In many places, rabbits adorn windows and bits of landscape at Easter time, but where I live this is a year-round phenomenon.
Due to a legendary over-breeding and subsequent infestation of rabbits in the fields of Bessungen sometime in the late 16th century, this region of modern-day Darmstadt and by extension its people, have come to be associated with them. At the time of the French revolution with their occupation of this region and lands west, a term was coined for the Bessungers: lapin (the French for rabbit). This morphed at some point into lapping, the term used today.
So, for spending Easter without family or religions obligations, I decided to shoot some rabbits (with my camera). Of course the area has developed quite a bit in the last couple hundred years, so it’s quite rare these days that one sees a real rabbit in Bessungen. Instead, my tour of the neighborhood would be in search of rabbits in other forms. This would start, of course, with the sculpture in front of the local elementary school, perhaps the most immediately recognizable leporine depiction in town.
It is impossible not to notice the rabbits in shop windows along the way.
And indeed in the very names and logos of local businesses..

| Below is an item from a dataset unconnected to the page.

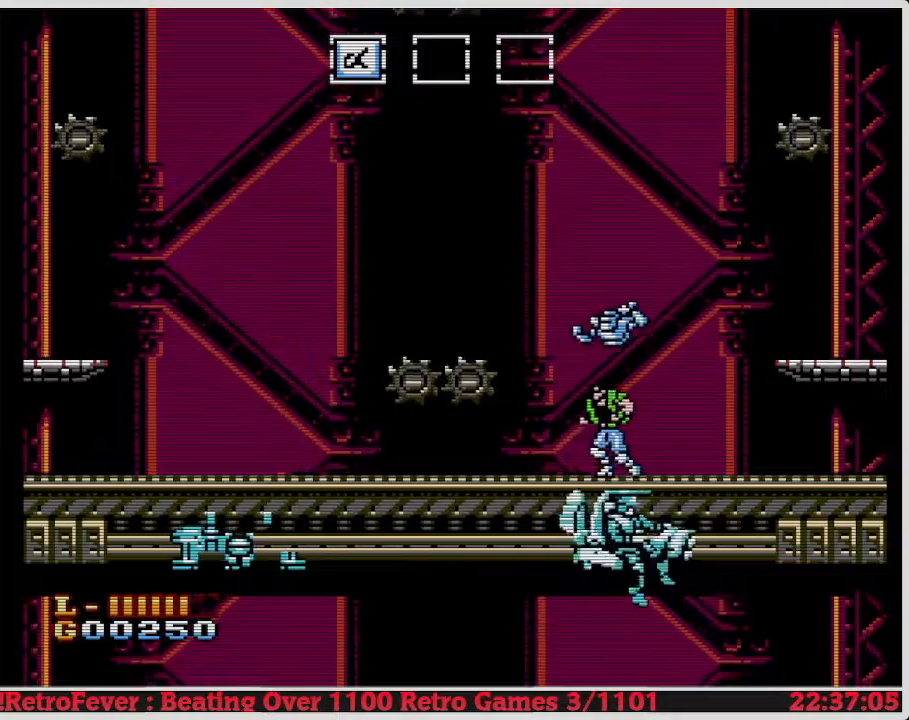
{"buttons": ["DPAD_RIGHT"], "events": [[183, "DPAD_LEFT", "up"], [233, "DPAD_RIGHT", "down"]]}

However, the place to get a traditional meal with your non-local friend is clearly at Weinwirtschaft Heiping, where this sign greets one out front:My last stop on the rabbit hunt was the mural on my street:
The good people of Bessungen clearly like to distinguish themselves from their neighbors in the rest of Darmstadt. They have their own Christmas market, their own spring festival, and as you can see, they also have a peculiar yet lovable mascot to represent all of their quirkiness.